Le Dr Hachiya rend compte de sa première rencontre avec un officier des troupes d’occupation qui se présente à l’hôpital.
«Après le déjeuner, je somnolais sur un lit près de la fenêtre lorsque M. Sera accourut en haletant et me murmura tout excité : « Sensei, il y a un officier américain devant l’entrée ! »
Saisi par cette nouvelle, je restai un moment sans voix. Je sentais la peur et la colère qui montaient en moi. Avant que j’eusse retrouvé mes esprits, comme mes sentiments d’hostilité avaient pris le dessus, je m’entendis lui dire d’un ton abrupt : « Sera-san, ignorez-le !
–Sensei, ne dites pas des choses pareilles ! », me répondit-il. Puis, tout à son excitation, il ajouta : « Il attend dans l’entrée. Allez le recevoir, je vous en conjure ! »
Peu à peu, l’hostilité qui m’animait laissa place à la peur. Bientôt, je sus que je n’avais d’autre choix que d’aller recevoir l’officier. J’étais vêtu d’un pantalon et d’une chemise sales et, dans l’état moral qui était le mien, je n’étais guère d’humeur à affronter l’étranger.

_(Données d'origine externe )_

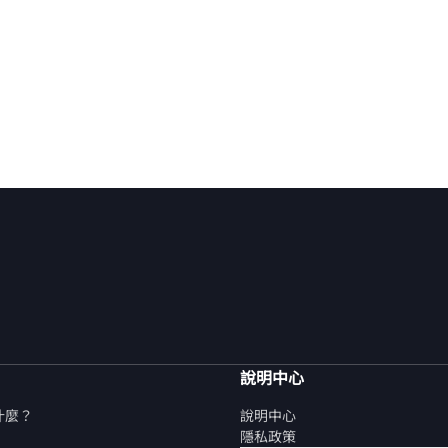
說明中心
是什麼？
說明中心
隱私政策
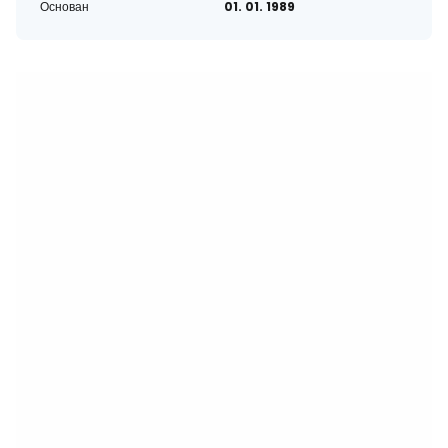
Основан
01. 01. 1989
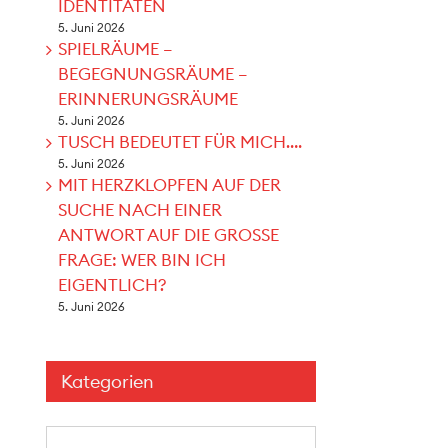
IDENTITÄTEN
5. Juni 2026
SPIELRÄUME –
BEGEGNUNGSRÄUME –
ERINNERUNGSRÄUME
5. Juni 2026
TUSCH BEDEUTET FÜR MICH….
5. Juni 2026
MIT HERZKLOPFEN AUF DER
SUCHE NACH EINER
ANTWORT AUF DIE GROSSE
FRAGE: WER BIN ICH
EIGENTLICH?
5. Juni 2026
Kategorien
Kategorien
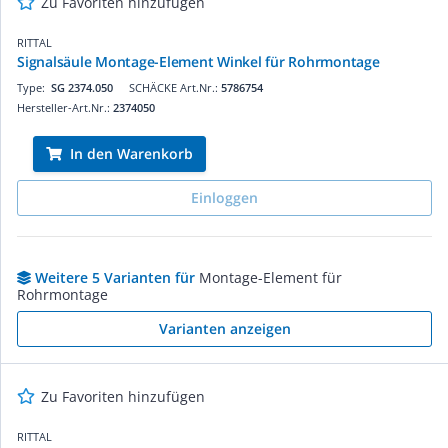
Zu Favoriten hinzufügen
RITTAL
Signalsäule Montage-Element Winkel für Rohrmontage
Type:
SG 2374.050
SCHÄCKE Art.Nr.:
5786754
Hersteller-Art.Nr.:
2374050
In den Warenkorb
Einloggen
Weitere 5 Varianten für
Montage-Element für
Rohrmontage
Varianten anzeigen
Zu Favoriten hinzufügen
RITTAL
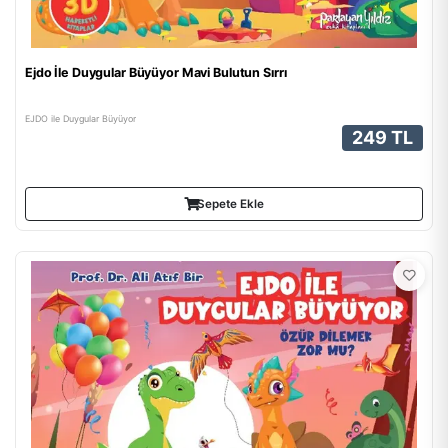
Ejdo İle Duygular Büyüyor Mavi Bulutun Sırrı
EJDO ile Duygular Büyüyor
249 TL
Sepete Ekle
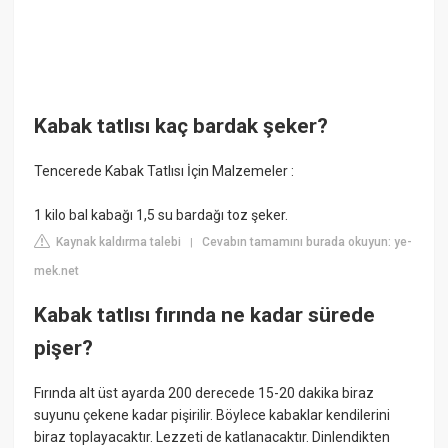
Kabak tatlısı kaç bardak şeker?
Tencerede Kabak Tatlısı İçin Malzemeler :
1 kilo bal kabağı 1,5 su bardağı toz şeker.
Kaynak kaldırma talebi
Cevabın tamamını burada okuyun: ye-
|
mek.net
Kabak tatlısı fırında ne kadar sürede
pişer?
Fırında alt üst ayarda 200 derecede 15-20 dakika biraz
suyunu çekene kadar pişirilir. Böylece kabaklar kendilerini
biraz toplayacaktır. Lezzeti de katlanacaktır. Dinlendikten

L’instant d’après, j’entendis des pas dans l’escalier et l’officier parut. Élégant et digne, il était accompagné d’un garde au teint basané, armé d’un revolver, qui lui servait d’interprète. Je les informai que j’étais le directeur de l’hôpital des Communications et, après avoir croisé leur regard en guise d’accueil, je proposai de faire le tour des salles. L’officier était plus intéressé par les victimes du typhon que par celles de la bombe A. Il savait ce qui s’était produit à Miyajima pendant la tempête et il voulait absolument savoir comment nous nous en étions tirés. Je découvris bientôt que l’interprète ne savait pas vraiment le japonais. Ce que nous nous disions était donc fort mal transmis. Après avoir fait notre tour, tandis que nous nous dirigions vers l’entrée, nous tombâmes sur ma femme. L’officier demanda si elle avait été blessée et je lui dis qu’elle était anémique et avait reçu plusieurs blessures. Je lui retroussai les manches pour lui montrer quelques-unes de ses cicatrices. Là-dessus, il hocha la tête et puis partit.»